French lawyer and author

Mugambi Jouet (born c. 1981) is a professor at the USC Gould School of Law. An author and human rights lawyer, he writes in both English and French about legal, political, and social issues with a focus on American exceptionalism and criminal justice. He has been interviewed on radio and television about how American society compares to France, Canada, and other countries.

==Early life, education and career==

Jouet grew up in Paris and moved to the United States for university. He was a history major at Rice University before studying public policy at NYU and law at Northwestern. He subsequently worked as a public defender in Manhattan. After living 11 years in America, he returned to Europe to practice international criminal law at a tribunal in The Hague, Netherlands.
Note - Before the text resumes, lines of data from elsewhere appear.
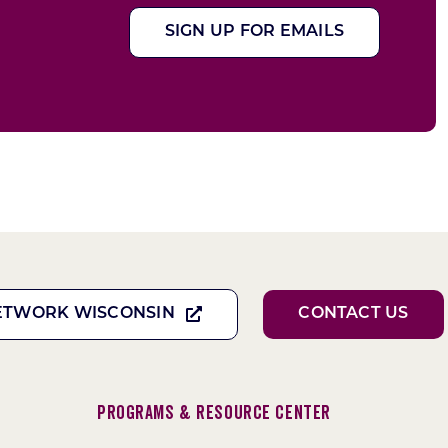
SIGN UP FOR EMAILS
ETWORK WISCONSIN
CONTACT US
Programs & Resource Center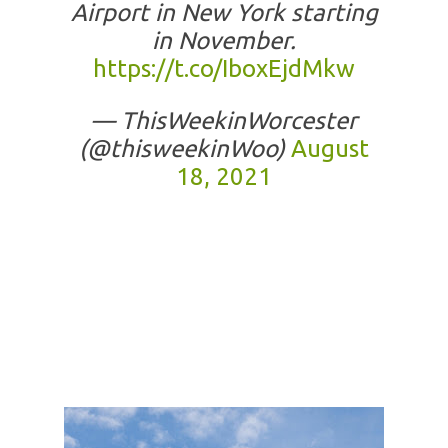
Airport in New York starting
in November.
https://t.co/IboxEjdMkw
— ThisWeekinWorcester
(@thisweekinWoo)
August
18, 2021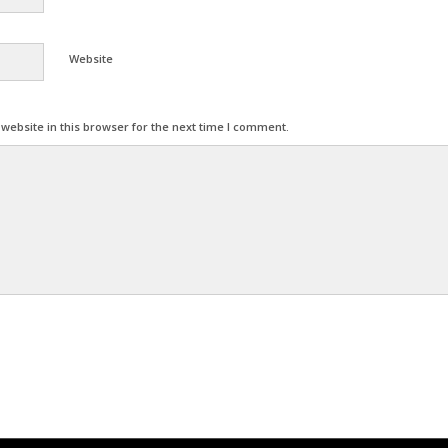
Website
ebsite in this browser for the next time I comment.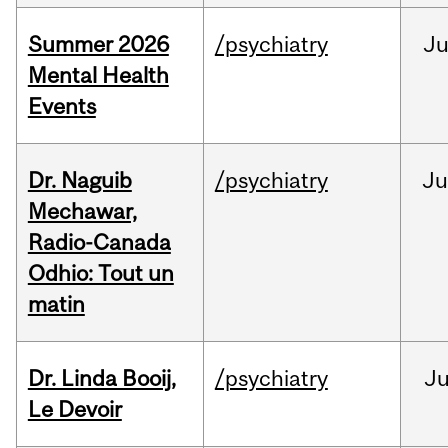
Summer 2026
/psychiatry
J
Mental Health
Events
Dr. Naguib
/psychiatry
Ju
Mechawar,
Radio-Canada
Odhio: Tout un
matin
Dr. Linda Booij,
/psychiatry
J
Le Devoir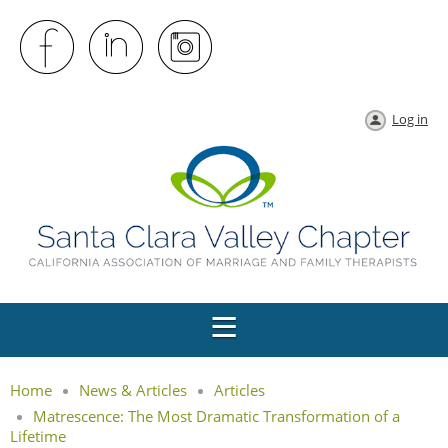
Log in
Home
News & Articles
Articles
Matrescence: The Most Dramatic Transformation of a
Lifetime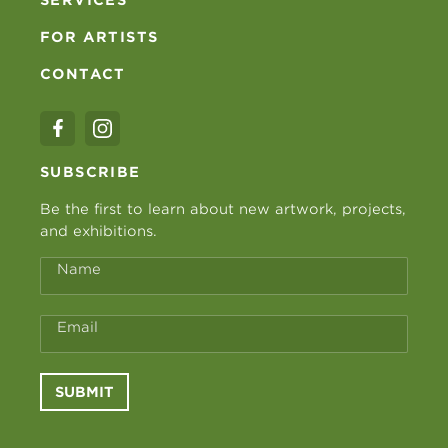
FOR ARTISTS
CONTACT
SUBSCRIBE
Be the first to learn about new artwork, projects,
and exhibitions.
Name
Email
SUBMIT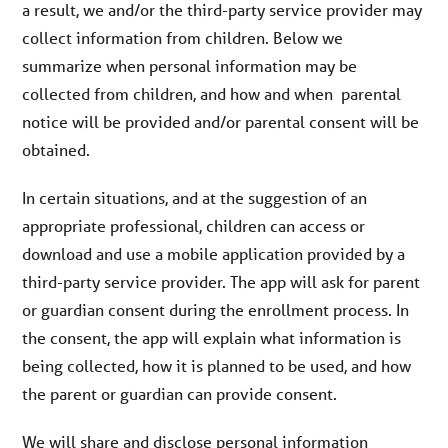
a result, we and/or the third-party service provider may
collect information from children. Below we
summarize when personal information may be
collected from children, and how and when parental
notice will be provided and/or parental consent will be
obtained.
In certain situations, and at the suggestion of an
appropriate professional, children can access or
download and use a mobile application provided by a
third-party service provider. The app will ask for parent
or guardian consent during the enrollment process. In
the consent, the app will explain what information is
being collected, how it is planned to be used, and how
the parent or guardian can provide consent.
We will share and disclose personal information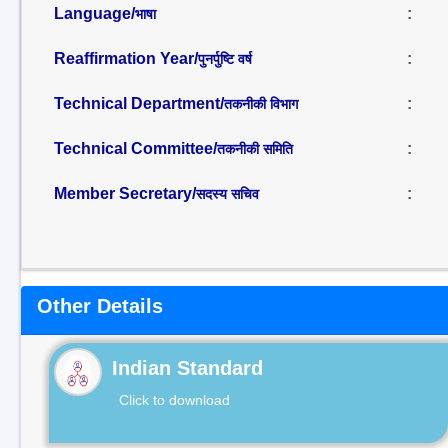
Language/
:
भाषा
Reaffirmation Year/
:
पुनर्पुष्टि वर्ष
Technical Department/
:
तकनीकी विभाग
Technical Committee/
:
तकनीकी समिति
Member Secretary/
:
सदस्य सचिव
Other Details
Indian Standard
Click to download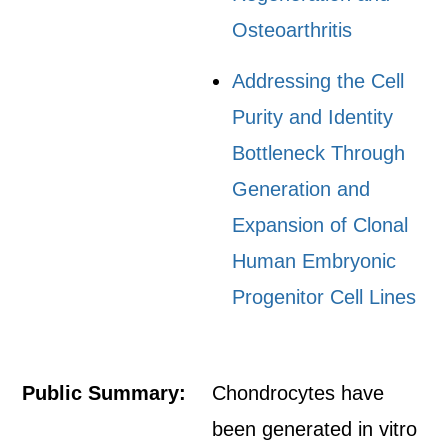
Osteoarthritis
Addressing the Cell
Purity and Identity
Bottleneck Through
Generation and
Expansion of Clonal
Human Embryonic
Progenitor Cell Lines
Public Summary:
Chondrocytes have
been generated in vitro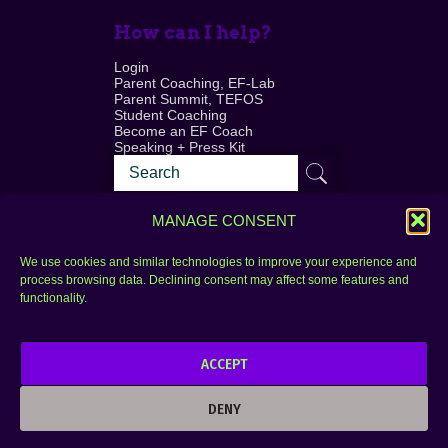
How can I help?
Login
Parent Coaching, EF-Lab
Parent Summit, TEFOS
Student Coaching
Become an EF Coach
Speaking + Press Kit
MANAGE CONSENT
We use cookies and similar technologies to improve your experience and
process browsing data. Declining consent may affect some features and
Login
FAQ
functionality.
Contact
ACCEPT
Copyright © 2010–2025 Seth Perler. All rights
reserved.
DENY
Privacy Policy
Terms of Use
Designer @Azzmataz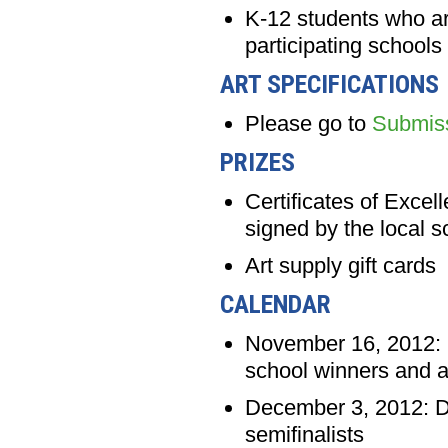
K-12 students who are
participating schools
ART SPECIFICATIONS
Please go to
Submis
PRIZES
Certificates of Excel
signed by the local 
Art supply gift cards
CALENDAR
November 16, 2012: D
school winners and a
December 3, 2012: Dea
semifinalists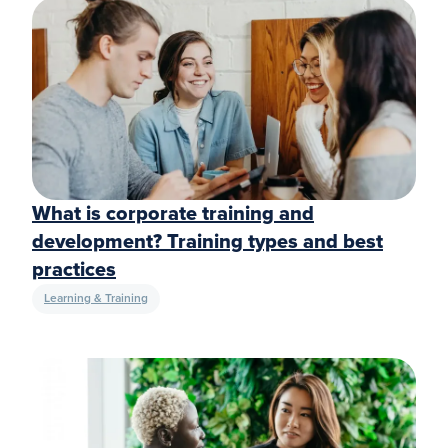
What is corporate training and
development? Training types and best
practices
Learning & Training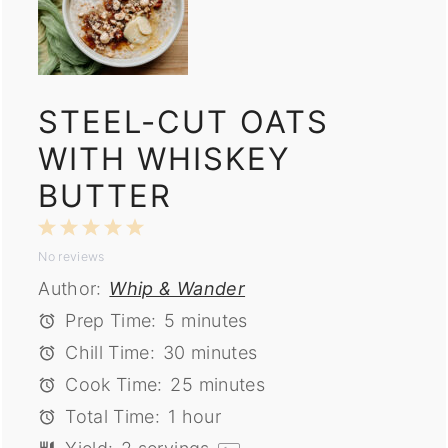
STEEL-CUT OATS
WITH WHISKEY
BUTTER
1
2
3
4
5
No reviews
Star
Stars
Stars
Stars
Stars
Author:
Whip & Wander
Prep Time:
5 minutes
Chill Time:
30 minutes
Cook Time:
25 minutes
Total Time:
1 hour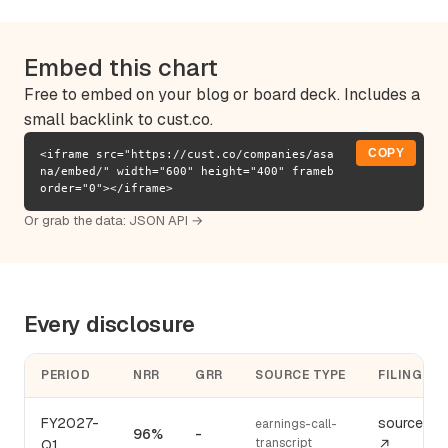
Embed this chart
Free to embed on your blog or board deck. Includes a
small backlink to cust.co.
COPY
<iframe src="https://cust.co/companies/asa
na/embed/" width="600" height="400" frameb
order="0"></iframe>
Or grab the data:
JSON API →
Every disclosure
PERIOD
NRR
GRR
SOURCE TYPE
FILING
FY2027-
source
earnings-call-
96%
-
transcript
Q1
↗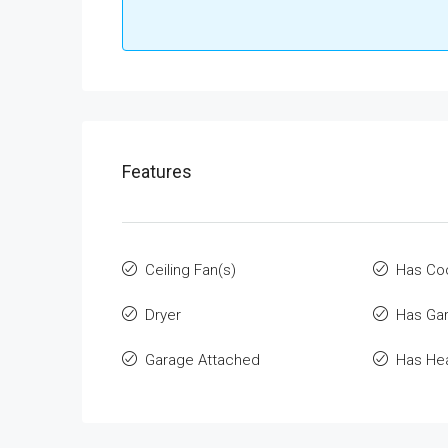
Features
Ceiling Fan(s)
Has Co
Dryer
Has Ga
Garage Attached
Has He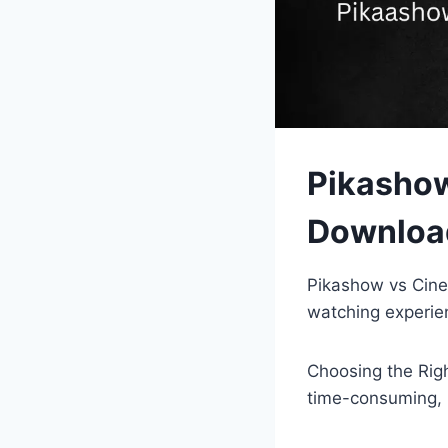
Pikasho
Download
Pikashow vs Cine
watching experie
Choosing the Righ
time-consuming, m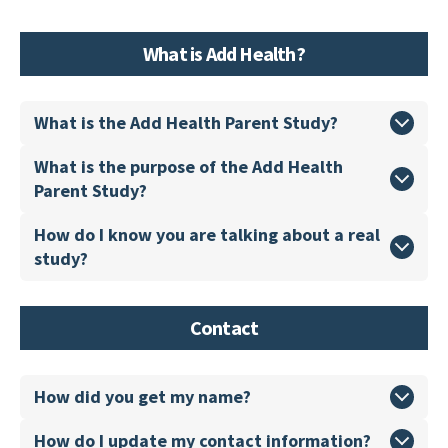
What is Add Health?
What is the Add Health Parent Study?
What is the purpose of the Add Health
Parent Study?
How do I know you are talking about a real
study?
Contact
How did you get my name?
How do I update my contact information?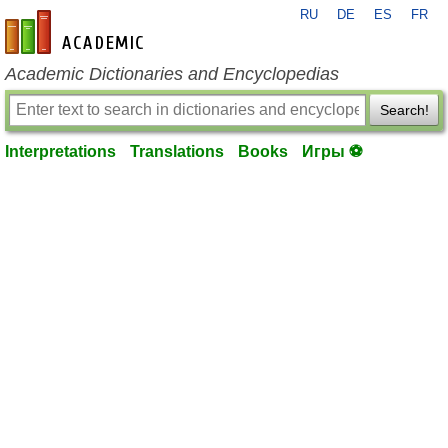
RU
DE
ES
FR
en-academic.com
Academic Dictionaries and Encyclopedias
Search!
Interpretations
Translations
Books
Игры ⚽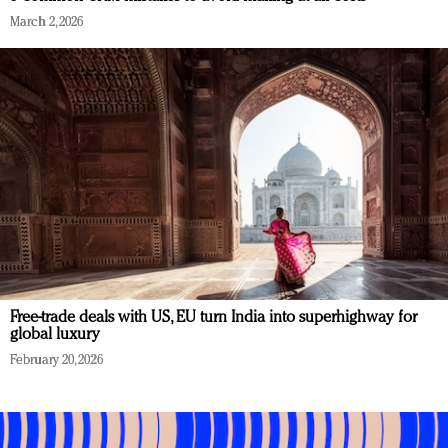
March 2, 2026
Free-trade deals with US, EU turn India into superhighway for
global luxury
February 20, 2026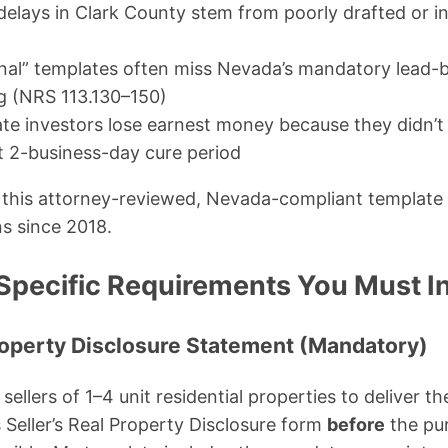
elays in Clark County stem from poorly drafted or 
nal” templates often miss Nevada’s mandatory lead-
ng (NRS 113.130–150)
te investors lose earnest money because they didn’
t 2-business-day cure period
 this attorney-reviewed, Nevada-compliant template 
s since 2018.
pecific Requirements You Must I
 Property Disclosure Statement (Mandatory)
sellers of 1–4 unit residential properties to deliver
s Seller’s Real Property Disclosure form
before
the pu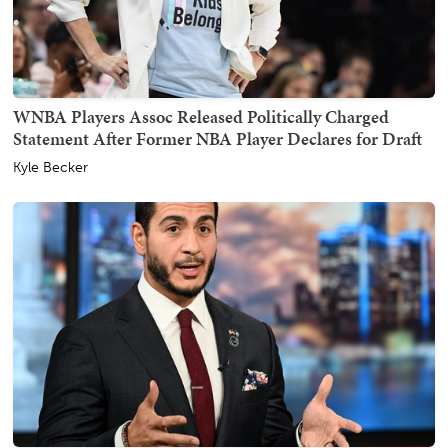
WNBA Players Assoc Released Politically Charged
Statement After Former NBA Player Declares for Draft
Kyle Becker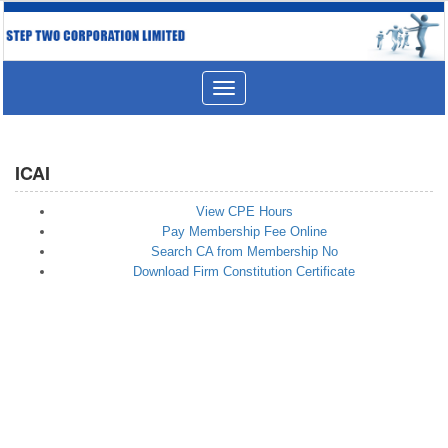
Toggle
navigation
ICAI
View CPE Hours
Pay Membership Fee Online
Search CA from Membership No
Download Firm Constitution Certificate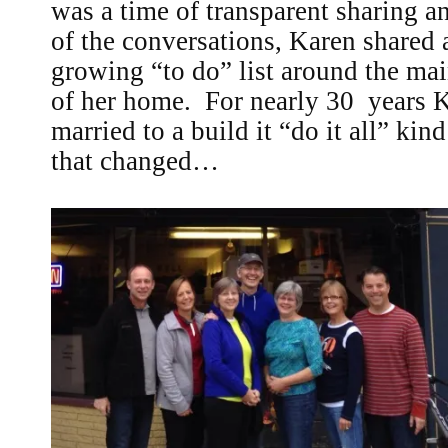
was a time of transparent sharing a
of the conversations, Karen shared
growing “to do” list around the ma
of her home. For nearly 30 years 
married to a build it “do it all” ki
that changed…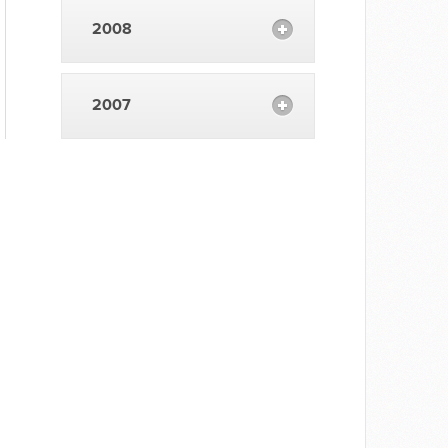
2008
2007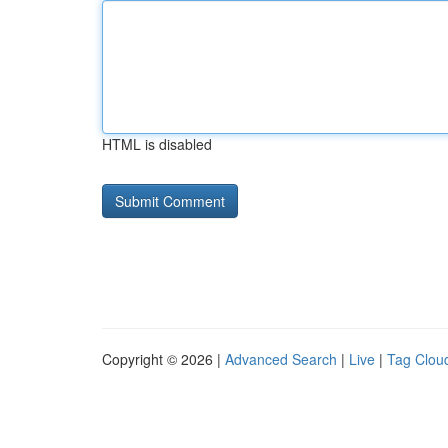
HTML is disabled
Copyright © 2026 |
Advanced Search
|
Live
|
Tag Clou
He joined the McGill University Faculty of Law in 2019 as assistant professor, after teaching at Stanford Law School. In 2022, he became associate professor at the University of Southern California's Gould School of Law.

==Writing==

Jouet is the author of Exceptional America: What Divides Americans From the World and From Each Other, a book analyzing the polarization of modern America compared to other Western nations through the angle of American exceptionalism. Besides exploring the meaning of “exceptionalism,” Jouet discusses how unique aspects of American history, government, and culture have led to social conflict and peculiar phenomena like mass incarceration.

In addition to being interviewed by the American, French, and Canadian media, his articles have been featured in the press, including Slate, Mother Jones, the San Francisco Chronicle, The New Republic, Salon, The Huffington Post, Truthout, The Hill, Le Nouvel Observateur, Libération, and Le Monde. His academic articles have especially addressed criminal justice, capital punishment, human rights, and constitutionalism.

In an op-ed article for Le Monde, Jouet described his experiences as a public defender in New York and noted that criminal sentencing in America is far harsher than in other democratic countries due to mass incarceration. Jouet attributed this difference to various factors, including the tendency to focus on retribution rather than on prisoner rehabilitation, humanitarian issues, and root social causes of crime. He also called in question demands for harsher punishments in France, stating that such reforms would not necessarily reduce crime, as illustrated by America's case.